TEMPO.CO, Jakarta - Wasyim Chiadiali tak henti merutuki atau mengomeli kekalahan Maroko 0-1 dari Iran di laga perdana penyisihan grup B Piala Dunia 2018, Jumat pekan lalu. Saya bertemu dengan pemuda kurus asal Marrakesh itu di depan pintu penginapan yang saya tinggali, sekitar 700 meter dari Stadion Luzhniki.
Wasyim mengajak ayahnya, Abdoullah, datang ke Rusia untuk menikmati tur tim nasional Maroko. Harapannya melihat Maroko memetik poin pertama di Saint Petersburg pupus setelah striker Aziz Bouhaddouz mencetak gol bunuh diri. “Padahal itulah satu-satunya pertandingan yang paling mungkin bagi kami untuk mendapatkan kemenangan atau setidaknya satu poin,” kata Wasyim.
Maroko memang berada di grup B yang berat: ada Spanyol dan Portugal di sana. Wasyim cuma tertawa kecut ketika ditanya soal peluang Maroko lolos dari grup B. “Menang melawan tim Eropa itu? Anda lihat sendiri bagaimana mereka bermain. Kami butuh keajaiban.” Maroko akhirnya memang tersingkir setelah dikalahkan Portugal di laga kedua.

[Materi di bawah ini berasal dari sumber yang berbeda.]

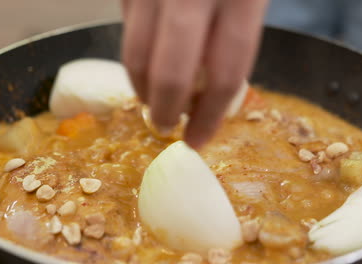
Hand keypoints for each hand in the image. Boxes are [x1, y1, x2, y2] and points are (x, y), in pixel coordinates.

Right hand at [121, 0, 268, 147]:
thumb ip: (234, 34)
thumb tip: (207, 90)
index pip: (225, 74)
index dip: (209, 116)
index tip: (198, 139)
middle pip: (172, 73)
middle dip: (166, 111)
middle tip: (166, 125)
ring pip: (137, 55)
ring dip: (143, 87)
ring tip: (153, 98)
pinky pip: (126, 27)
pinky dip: (136, 51)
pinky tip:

Bukan cuma itu berita pahit yang membuat Wasyim pusing. Maroko kehilangan kesempatan menjadi penyelenggara Piala Dunia 2026. Sejumlah negara Afrika dan jazirah Arab yang sempat dinilai sebagai sekutu Maroko ternyata berbalik mendukung Amerika. Inilah kelima kalinya Maroko kehilangan peluang menjadi tuan rumah Piala Dunia setelah gagal untuk turnamen edisi 1994, 1998, 2006, dan 2010.
Kali ini Maroko dikalahkan trio Amerika Serikat, Kanada, dan Meksiko. Ketiga negara itu mengajukan diri menjadi tuan rumah bersama dalam voting di kongres Federasi Sepak Bola Dunia pada 18 Juni lalu. Tak kapok, pemerintah Maroko langsung bersiap memasukkan proposal untuk menjadi tuan rumah Piala Dunia 2030.
Wasyim kini cuma ingin menikmati waktunya berdua dengan sang ayah berjalan-jalan di Moskow. Baginya, keberuntungan masih meleset dari Maroko. Meski demikian, kekecewaannya tak memupus rasa cintanya kepada tim nasional Maroko. “Toh, peluang di Piala Dunia berikutnya tetap terbuka,” kata dia.